Though the exact dates change depending on local custom, the festival is typically celebrated in the Hindu month of Kartik, which falls in October or November. In 2018, the festival will start on Nov. 5 and end on Nov. 9, according to the Indian Express.

Diwali is "the most awaited and the most celebrated festival of India," according to the Society for the Confluence of Festivals of India (SCFI), an association that promotes awareness of the festival. It is like rolling "a bit of Christmas, New Year's Eve and the Fourth of July all into one," according to Hindustan Times.

The significance of Diwali

Diwali celebrates the light overcoming the dark, according to the SCFI's website, DiwaliFestival.org. The light symbolizes knowledge and wisdom, while darkness is a symbol for all negative forces, such as wickedness, destruction, violence, lust, envy, injustice, greed, oppression and suffering.

Diwali Sweet

Households light dozens of little clay oil lamps, called diyas, to symbolize the triumph of light over darkness, good over evil, and knowledge over ignorance. The word "Diwali," or "Deepawali" in Sanskrit, means "a row of lamps" in Sanskrit.
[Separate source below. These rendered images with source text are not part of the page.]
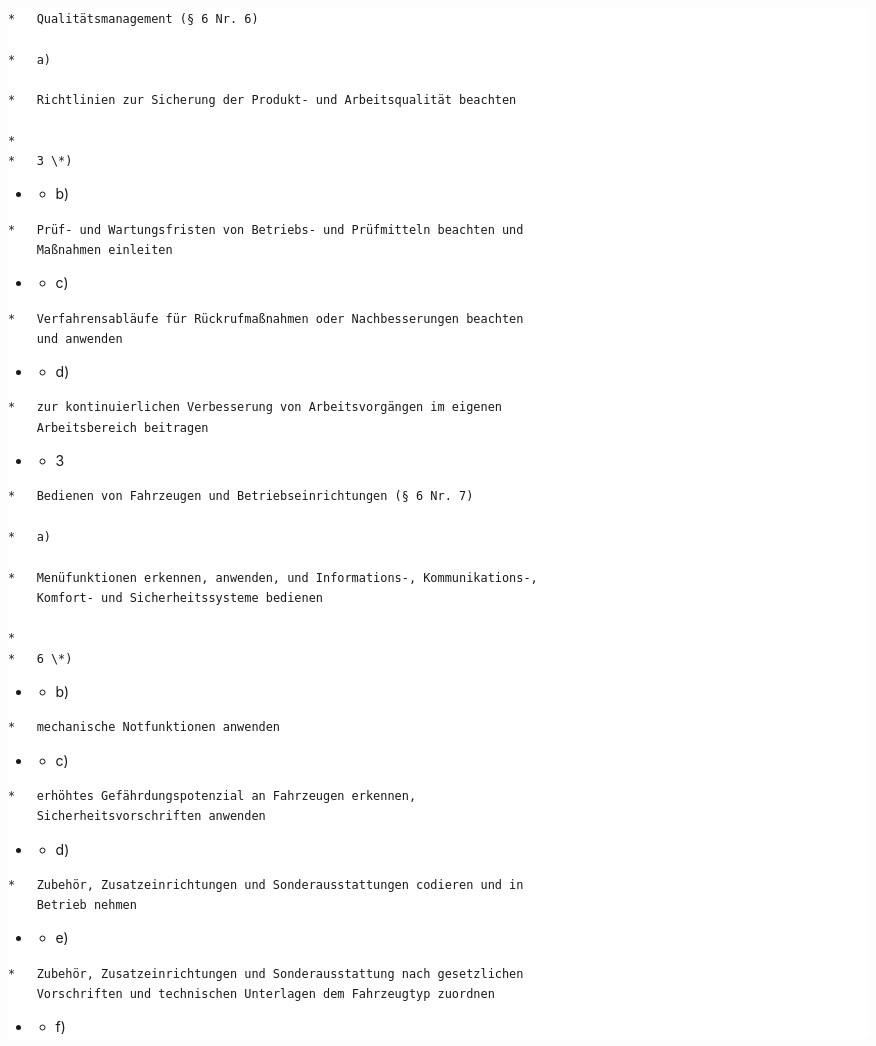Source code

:     *   Qualitätsmanagement (§ 6 Nr. 6)

    *   a)

    *   Richtlinien zur Sicherung der Produkt- und Arbeitsqualität beachten

    *
    *   3 \*)


*    *   b)

    *   Prüf- und Wartungsfristen von Betriebs- und Prüfmitteln beachten und
        Maßnahmen einleiten


*    *   c)

    *   Verfahrensabläufe für Rückrufmaßnahmen oder Nachbesserungen beachten
        und anwenden


*    *   d)

    *   zur kontinuierlichen Verbesserung von Arbeitsvorgängen im eigenen
        Arbeitsbereich beitragen


*    *   3

    *   Bedienen von Fahrzeugen und Betriebseinrichtungen (§ 6 Nr. 7)

    *   a)

    *   Menüfunktionen erkennen, anwenden, und Informations-, Kommunikations-,
        Komfort- und Sicherheitssysteme bedienen

    *
    *   6 \*)


*    *   b)

    *   mechanische Notfunktionen anwenden


*    *   c)

    *   erhöhtes Gefährdungspotenzial an Fahrzeugen erkennen,
        Sicherheitsvorschriften anwenden


*    *   d)

    *   Zubehör, Zusatzeinrichtungen und Sonderausstattungen codieren und in
        Betrieb nehmen


*    *   e)

    *   Zubehör, Zusatzeinrichtungen und Sonderausstattung nach gesetzlichen
        Vorschriften und technischen Unterlagen dem Fahrzeugtyp zuordnen


*    *   f)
The festival's roots lie in Hindu scriptures and legends, according to the SCFI, and there are many stories associated with the celebration. For example, Diwali commemorates the triumph of Rama, the lord of virtue, over the demon Ravana, as well as the return of Rama to his kingdom after 14 years of exile.

Hindus also commemorate the victory of the god Krishna over Narakasura, a king who had aligned himself with a demon, causing him to turn evil. Also, Lakshmi, the goddess of wealth — including the wealth of money, pleasure, power, strength, knowledge, peace and children — is said to walk the Earth and bless people. Other legends are celebrated according to different local customs. Sikhs, Jains and Buddhists also celebrate Diwali but mark different events and stories. However, they all symbolize the victory of light over darkness.